- [TRAVAIL DEMANDÉ]
- A) Répondez aux questions suivantes d'après le texte fourni :
(i) Sur quoi porte le recueil de textes évoqué dans la première ligne ?
(ii) Quel droit les auteurs du livre revendiquent-ils, et à quelle page ?
(iii) Quel statut ont la plupart de ces auteurs ?
- B) Reprenez le passage du texte fourni qui commence par « S’il nous vient » et se poursuit jusqu'à « la recherche scientifique. », en substituant « ignorants » à « obscurantistes ».
┌─ TEXTE FOURNI
Comment ? D’un recueil de textes sur la « recherche scientifique » ? Ces réflexions relèvent bien entendu de préoccupations fondamentales mais, voyons, elles sont furieusement hors-sujet sur la question de la recherche scientifique !

S’il nous vient spontanément à l’esprit, à la lecture de ces quelques lignes, qu’elles n’ont pas grand-chose à voir avec l’activité scientifique qui s’exerce aujourd’hui, peut-être est-ce précisément parce que celle-ci est furieusement hors-sujet sur nos préoccupations fondamentales… Il s’agit en effet de la thèse que présentent les auteurs de ce livre, qui ont quelques raisons de revendiquer un « droit à la paresse pour les chercheurs » [p. 18]. Auteurs qui, malheureusement pour notre confort intellectuel, ne sont pas d’affreux obscurantistes qui n’y connaissent rien mais, pour la plupart d’entre eux, des enseignants-chercheurs en activité, en démission ou post-démissionnaires. Qui fournissent donc ici une critique empirique de la recherche scientifique.
└─
┌─ MATÉRIEL PRÉSENTÉ
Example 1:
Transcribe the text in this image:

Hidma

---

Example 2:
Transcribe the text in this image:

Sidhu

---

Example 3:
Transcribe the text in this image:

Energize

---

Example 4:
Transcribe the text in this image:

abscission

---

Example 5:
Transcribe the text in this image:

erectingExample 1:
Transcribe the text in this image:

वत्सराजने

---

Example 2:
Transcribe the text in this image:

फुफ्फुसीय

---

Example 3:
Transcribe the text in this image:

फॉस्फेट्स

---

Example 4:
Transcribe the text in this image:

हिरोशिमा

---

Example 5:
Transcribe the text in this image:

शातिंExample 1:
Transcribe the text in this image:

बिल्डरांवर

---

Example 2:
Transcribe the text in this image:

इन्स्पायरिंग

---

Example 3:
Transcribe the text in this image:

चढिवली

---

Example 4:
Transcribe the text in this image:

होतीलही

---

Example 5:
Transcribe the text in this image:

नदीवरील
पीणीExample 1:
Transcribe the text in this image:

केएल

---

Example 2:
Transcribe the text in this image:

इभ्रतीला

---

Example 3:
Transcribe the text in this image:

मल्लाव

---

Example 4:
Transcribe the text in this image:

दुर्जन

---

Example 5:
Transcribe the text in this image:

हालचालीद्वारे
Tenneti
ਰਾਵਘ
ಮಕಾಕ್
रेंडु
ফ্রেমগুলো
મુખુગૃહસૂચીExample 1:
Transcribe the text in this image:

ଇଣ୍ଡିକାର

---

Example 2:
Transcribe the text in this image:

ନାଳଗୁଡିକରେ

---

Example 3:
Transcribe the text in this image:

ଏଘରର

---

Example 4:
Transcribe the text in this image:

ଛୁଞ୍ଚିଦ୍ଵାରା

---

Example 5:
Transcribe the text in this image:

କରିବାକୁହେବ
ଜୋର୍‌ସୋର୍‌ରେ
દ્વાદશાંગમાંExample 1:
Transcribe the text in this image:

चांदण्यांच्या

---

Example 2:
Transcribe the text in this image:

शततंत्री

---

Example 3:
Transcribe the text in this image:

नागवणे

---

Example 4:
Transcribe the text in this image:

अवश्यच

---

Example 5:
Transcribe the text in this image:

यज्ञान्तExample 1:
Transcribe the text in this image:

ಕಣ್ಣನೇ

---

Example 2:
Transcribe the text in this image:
└─
- [CORRIGÉ PAR CONSIGNE]
- A)
(i) Le recueil porte sur la « recherche scientifique ».
(ii) Ils revendiquent un « droit à la paresse pour les chercheurs », page 18.
(iii) La plupart sont des enseignants-chercheurs en activité, en démission ou post-démissionnaires.

- B)
S’il nous vient spontanément à l’esprit, à la lecture de ces quelques lignes, qu’elles n’ont pas grand-chose à voir avec l’activité scientifique qui s’exerce aujourd’hui, peut-être est-ce précisément parce que celle-ci est furieusement hors-sujet sur nos préoccupations fondamentales… Il s’agit en effet de la thèse que présentent les auteurs de ce livre, qui ont quelques raisons de revendiquer un « droit à la paresse pour les chercheurs » [p. 18]. Auteurs qui, malheureusement pour notre confort intellectuel, ne sont pas d’affreux ignorants qui n’y connaissent rien mais, pour la plupart d’entre eux, des enseignants-chercheurs en activité, en démission ou post-démissionnaires. Qui fournissent donc ici une critique empirique de la recherche scientifique.